Su mamá lo miró por unos segundos.
—¿Para qué me llamaste?
—En verdad no sé —negó.
—Pues yo te diré. Es única y totalmente tu culpa, debiste decirle y si se comportaba como un idiota entonces ibas a seguir con tu plan. Serías aún más fuerte, más lleno de ambiciones, no querías culparlo a él porque aquí el único culpable eres tú.
—Mamá... —se quejó.
—¿Y sabes por qué me llamaste? Porque sabes que soy la única capaz de decirte la verdad.
Seungmin escondió su rostro por unos segundos para luego asentir.
—¿Entonces qué se supone que debo hacer? —levantó la mirada.
—¿Sabes? Cuando un hombre decide dejar a su esposa no es porque dejará a sus hijos —Seungmin la miró fijamente—. Antes de tu papá morir, ¿recuerdas que alguna vez te falló?
Él no tuvo que pensarlo demasiado, la respuesta era no, su papá nunca lo había decepcionado, su padre a pesar de separarse con su madre jamás le falló a él o a su hermano.
—No.
—Amor, viviste la experiencia, ¿cómo fuiste tan tonto? Tu papá y yo nos odiabamos y aun así soportamos estar en la misma habitación por ustedes. ¿No te creías capaz de hacerlo por Juliet? ¿No crees que él también lo hubiera soportado?
Su madre tenía razón. Que triste que ya era tarde para aceptar eso.
—Si, supongo que si, Christopher siempre hablaba de tener hijos y así...
—Ay por todos los cielos, ¿Christopher es el que iba a la casa a "estudiar"? Estaba muy guapo.
—Mamá —se quejó—. Aún está guapo, es modelo, ¿no me escuchaste?
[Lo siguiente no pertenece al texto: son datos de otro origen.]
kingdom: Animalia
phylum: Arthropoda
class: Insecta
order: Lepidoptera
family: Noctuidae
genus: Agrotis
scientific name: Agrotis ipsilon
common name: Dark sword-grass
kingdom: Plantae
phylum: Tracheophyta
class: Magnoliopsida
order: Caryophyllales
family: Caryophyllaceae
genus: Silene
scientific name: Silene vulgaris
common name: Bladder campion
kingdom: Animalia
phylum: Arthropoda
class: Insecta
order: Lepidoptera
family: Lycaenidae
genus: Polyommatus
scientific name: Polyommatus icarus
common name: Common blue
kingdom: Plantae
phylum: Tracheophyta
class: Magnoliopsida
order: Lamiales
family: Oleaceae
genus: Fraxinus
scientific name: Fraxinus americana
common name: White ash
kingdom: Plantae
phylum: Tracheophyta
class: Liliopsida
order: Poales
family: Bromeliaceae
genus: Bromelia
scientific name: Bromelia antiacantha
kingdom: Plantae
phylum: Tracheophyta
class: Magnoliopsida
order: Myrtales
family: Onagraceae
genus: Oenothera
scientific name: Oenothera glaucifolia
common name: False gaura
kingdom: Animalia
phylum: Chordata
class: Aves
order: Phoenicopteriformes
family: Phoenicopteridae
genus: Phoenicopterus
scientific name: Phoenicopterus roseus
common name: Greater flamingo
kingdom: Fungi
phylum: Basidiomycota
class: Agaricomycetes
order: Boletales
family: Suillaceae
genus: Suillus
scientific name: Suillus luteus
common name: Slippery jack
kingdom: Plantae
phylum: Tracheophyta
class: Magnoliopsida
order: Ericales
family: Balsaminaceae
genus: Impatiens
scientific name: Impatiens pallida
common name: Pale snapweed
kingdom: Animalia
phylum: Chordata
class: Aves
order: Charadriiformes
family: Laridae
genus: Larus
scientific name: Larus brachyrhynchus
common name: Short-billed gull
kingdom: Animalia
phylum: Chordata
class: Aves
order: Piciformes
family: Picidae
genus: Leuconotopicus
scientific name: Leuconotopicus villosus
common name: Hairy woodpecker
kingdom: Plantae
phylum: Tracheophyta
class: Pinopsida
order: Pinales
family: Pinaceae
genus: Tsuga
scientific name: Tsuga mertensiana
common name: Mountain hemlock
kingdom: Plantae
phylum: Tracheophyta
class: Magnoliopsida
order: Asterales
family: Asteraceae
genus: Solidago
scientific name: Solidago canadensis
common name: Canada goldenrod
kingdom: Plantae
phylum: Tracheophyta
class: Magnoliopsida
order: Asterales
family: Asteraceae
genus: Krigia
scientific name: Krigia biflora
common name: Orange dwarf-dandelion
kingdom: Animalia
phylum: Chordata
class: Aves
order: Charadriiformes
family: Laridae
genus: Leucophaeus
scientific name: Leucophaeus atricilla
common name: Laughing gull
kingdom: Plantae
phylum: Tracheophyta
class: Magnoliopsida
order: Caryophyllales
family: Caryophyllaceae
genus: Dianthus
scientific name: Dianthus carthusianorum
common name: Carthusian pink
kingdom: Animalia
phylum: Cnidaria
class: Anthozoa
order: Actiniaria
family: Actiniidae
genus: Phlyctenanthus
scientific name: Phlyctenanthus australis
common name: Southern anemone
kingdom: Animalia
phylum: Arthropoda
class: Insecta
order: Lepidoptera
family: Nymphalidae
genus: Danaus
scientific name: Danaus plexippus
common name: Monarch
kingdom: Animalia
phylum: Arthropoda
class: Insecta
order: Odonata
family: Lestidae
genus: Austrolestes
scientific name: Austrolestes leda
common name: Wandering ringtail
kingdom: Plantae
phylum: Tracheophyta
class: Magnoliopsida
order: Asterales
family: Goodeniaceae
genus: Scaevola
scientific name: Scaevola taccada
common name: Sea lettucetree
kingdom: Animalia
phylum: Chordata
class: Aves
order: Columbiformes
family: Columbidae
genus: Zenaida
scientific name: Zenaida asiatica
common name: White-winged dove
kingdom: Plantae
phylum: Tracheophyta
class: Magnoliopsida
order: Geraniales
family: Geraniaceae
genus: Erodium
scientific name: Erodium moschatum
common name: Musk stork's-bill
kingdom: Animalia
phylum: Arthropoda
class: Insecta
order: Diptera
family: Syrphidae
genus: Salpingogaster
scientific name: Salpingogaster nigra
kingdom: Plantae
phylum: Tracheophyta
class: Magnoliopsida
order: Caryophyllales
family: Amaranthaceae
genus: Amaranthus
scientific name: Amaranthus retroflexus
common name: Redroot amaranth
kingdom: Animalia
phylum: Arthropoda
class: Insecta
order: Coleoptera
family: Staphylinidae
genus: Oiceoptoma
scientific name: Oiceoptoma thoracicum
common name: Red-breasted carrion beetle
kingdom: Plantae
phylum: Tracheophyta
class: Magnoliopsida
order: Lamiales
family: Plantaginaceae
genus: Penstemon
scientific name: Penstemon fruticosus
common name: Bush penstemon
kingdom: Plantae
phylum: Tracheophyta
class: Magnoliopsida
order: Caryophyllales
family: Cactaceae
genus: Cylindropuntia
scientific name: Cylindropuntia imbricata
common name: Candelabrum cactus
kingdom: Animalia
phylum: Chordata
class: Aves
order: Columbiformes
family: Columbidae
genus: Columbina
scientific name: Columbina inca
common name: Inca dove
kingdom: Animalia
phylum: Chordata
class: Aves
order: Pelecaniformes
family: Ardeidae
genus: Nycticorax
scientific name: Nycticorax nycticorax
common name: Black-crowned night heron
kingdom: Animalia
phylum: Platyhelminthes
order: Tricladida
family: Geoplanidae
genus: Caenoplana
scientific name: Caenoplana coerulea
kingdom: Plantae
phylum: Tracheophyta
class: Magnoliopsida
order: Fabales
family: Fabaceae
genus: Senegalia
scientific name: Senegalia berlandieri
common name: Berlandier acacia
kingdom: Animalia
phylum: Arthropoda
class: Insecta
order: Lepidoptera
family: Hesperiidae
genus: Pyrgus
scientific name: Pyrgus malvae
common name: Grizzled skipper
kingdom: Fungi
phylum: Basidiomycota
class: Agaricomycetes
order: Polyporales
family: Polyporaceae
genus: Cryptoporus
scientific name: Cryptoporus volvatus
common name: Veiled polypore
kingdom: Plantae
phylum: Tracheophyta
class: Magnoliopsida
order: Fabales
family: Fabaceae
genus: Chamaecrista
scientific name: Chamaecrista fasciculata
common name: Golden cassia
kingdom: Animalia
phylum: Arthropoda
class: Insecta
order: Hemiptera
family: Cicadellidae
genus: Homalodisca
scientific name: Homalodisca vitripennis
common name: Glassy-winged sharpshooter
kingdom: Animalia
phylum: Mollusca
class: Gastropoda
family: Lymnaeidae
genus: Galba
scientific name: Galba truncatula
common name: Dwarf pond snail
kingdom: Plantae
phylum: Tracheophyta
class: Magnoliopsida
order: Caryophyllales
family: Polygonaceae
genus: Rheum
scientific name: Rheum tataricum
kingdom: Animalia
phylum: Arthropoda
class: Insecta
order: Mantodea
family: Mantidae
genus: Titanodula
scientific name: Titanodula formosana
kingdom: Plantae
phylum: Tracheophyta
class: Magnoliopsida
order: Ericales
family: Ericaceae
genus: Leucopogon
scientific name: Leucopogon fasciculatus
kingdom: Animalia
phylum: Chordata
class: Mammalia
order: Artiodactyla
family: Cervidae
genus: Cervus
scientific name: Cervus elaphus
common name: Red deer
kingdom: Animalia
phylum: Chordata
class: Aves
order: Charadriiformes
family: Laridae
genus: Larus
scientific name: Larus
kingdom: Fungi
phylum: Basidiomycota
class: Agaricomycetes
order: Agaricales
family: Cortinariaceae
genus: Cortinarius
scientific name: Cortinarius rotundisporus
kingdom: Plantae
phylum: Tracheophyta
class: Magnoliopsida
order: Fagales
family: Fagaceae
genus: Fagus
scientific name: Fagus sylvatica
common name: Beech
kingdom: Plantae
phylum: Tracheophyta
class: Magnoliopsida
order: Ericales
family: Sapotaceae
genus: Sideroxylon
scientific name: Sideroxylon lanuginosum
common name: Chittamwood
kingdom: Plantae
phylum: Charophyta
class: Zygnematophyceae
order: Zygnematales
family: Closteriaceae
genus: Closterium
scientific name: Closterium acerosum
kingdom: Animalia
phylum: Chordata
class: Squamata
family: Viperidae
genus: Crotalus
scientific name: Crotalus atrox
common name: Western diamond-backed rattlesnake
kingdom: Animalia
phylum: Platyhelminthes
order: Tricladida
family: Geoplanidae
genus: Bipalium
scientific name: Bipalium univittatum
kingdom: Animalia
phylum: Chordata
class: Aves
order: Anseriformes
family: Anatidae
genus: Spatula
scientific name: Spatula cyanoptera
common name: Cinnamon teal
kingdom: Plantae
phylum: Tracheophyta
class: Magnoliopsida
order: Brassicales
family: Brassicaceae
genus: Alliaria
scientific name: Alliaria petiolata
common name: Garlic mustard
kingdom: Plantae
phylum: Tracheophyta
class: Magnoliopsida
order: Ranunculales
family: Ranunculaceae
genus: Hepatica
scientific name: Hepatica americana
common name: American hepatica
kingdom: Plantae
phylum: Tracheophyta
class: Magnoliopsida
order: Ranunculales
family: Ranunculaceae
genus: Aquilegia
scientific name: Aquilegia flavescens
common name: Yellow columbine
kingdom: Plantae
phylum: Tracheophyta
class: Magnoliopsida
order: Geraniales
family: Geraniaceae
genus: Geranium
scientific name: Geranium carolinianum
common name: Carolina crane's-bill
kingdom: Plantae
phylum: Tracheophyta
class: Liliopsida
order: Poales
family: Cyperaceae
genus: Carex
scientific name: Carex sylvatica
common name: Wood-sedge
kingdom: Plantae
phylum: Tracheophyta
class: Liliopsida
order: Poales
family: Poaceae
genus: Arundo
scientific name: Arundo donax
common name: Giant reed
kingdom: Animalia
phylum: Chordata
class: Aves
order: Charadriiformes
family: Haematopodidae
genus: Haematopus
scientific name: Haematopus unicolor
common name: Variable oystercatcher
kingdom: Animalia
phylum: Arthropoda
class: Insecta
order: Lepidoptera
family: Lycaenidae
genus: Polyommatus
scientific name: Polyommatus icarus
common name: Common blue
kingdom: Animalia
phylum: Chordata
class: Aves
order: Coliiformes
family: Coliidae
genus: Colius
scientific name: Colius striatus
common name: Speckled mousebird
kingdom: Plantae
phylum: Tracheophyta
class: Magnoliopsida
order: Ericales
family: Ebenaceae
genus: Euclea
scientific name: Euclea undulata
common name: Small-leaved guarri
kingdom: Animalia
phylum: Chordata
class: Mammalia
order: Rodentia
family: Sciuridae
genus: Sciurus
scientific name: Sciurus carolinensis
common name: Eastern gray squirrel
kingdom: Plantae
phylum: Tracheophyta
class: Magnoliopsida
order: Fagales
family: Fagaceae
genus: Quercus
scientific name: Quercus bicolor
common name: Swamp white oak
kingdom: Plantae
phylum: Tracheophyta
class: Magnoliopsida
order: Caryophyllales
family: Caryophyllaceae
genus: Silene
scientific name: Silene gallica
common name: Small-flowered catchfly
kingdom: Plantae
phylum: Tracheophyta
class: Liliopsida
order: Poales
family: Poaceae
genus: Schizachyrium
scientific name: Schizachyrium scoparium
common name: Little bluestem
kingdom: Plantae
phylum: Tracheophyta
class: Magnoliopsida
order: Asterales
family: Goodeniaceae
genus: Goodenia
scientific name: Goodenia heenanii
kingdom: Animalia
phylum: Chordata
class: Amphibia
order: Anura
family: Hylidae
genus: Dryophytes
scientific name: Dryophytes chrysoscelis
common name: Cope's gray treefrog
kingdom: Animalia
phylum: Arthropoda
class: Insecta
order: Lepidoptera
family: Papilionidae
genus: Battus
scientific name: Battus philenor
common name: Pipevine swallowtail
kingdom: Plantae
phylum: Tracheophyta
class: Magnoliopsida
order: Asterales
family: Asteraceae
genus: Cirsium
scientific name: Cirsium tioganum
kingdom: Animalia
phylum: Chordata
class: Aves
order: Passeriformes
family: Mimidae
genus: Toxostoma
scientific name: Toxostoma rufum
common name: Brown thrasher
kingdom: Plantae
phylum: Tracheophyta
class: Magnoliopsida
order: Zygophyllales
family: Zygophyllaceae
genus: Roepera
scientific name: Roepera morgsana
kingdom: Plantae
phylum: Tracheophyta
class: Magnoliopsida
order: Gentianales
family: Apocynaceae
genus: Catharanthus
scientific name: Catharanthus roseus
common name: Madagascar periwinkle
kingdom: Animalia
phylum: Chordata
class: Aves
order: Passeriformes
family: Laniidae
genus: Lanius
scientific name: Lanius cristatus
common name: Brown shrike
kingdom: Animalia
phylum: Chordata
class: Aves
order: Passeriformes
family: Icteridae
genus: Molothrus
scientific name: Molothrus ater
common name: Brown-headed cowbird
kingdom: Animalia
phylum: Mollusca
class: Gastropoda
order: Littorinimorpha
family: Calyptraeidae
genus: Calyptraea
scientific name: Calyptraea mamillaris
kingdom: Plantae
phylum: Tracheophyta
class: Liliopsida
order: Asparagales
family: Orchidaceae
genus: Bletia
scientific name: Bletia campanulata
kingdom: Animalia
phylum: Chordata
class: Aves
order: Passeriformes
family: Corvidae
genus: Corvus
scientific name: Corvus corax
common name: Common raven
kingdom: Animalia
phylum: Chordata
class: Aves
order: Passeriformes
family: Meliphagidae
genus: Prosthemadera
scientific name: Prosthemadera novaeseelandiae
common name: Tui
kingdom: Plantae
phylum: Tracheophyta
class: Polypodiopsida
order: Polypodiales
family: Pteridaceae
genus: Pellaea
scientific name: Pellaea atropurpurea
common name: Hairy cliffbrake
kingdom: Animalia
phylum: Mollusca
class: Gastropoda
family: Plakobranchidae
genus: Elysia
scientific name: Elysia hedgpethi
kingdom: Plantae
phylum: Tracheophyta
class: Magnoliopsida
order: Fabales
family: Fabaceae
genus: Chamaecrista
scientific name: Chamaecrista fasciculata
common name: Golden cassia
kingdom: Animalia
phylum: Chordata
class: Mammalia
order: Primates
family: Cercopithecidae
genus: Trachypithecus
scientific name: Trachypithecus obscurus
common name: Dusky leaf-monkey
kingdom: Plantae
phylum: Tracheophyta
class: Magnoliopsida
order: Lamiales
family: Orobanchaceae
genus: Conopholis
—Sabía que tenían algo —sonrió tomando la cajetilla de cigarros para encender otro—. Los escuchaba a veces, pero nunca creí que quedarías embarazado a los diecisiete —cerró los ojos tomando una calada—. Estaba tan enojada Seungmin, pensé que todas mis amigas se darían cuenta y me criticarían —lo miró con una pequeña sonrisa—. Lamento tanto darme cuenta tan tarde que lo que digan las personas debería importarme una mierda.
Seungmin sonrió tomando su mano libre—. Justo como cuando eras joven.
—Justo así —susurró tomando su mano.
—Mamá, ¿qué mierda voy a hacer ahora? —preguntó apoyando su cabeza en su hombro.
—No tengo una puta idea. Pero supongo que podrías intentar con el perdón.
—¿Eh? ¿Pedir perdón?
—Si, no hay nada más que hacer. Estás pobre Seungmin, no hay otra opción.
Levantó la mirada y su madre lo miró, mantuvieron las miradas por unos segundos para después reír.
—Eres un desastre —negó poniéndose de pie y ayudando a la mayor.
—Ya sé, pero hablo enserio. Trata de llegar a un acuerdo y hazle saber que estás arrepentido —su madre sonrió abrazándolo.
—Gracias por venir desde Seúl —susurró apretando su agarre.
—Siempre cariño, desde ahora en adelante, porque ya la cague hace seis años —rodó los ojos separándose—. Pero quiero conocerla, ¿si?
—¿En serio? —preguntó sorprendido.
—Claro, hasta me puede llamar abuela...
Seungmin rió abrazando a su madre mientras se dirigían al auto.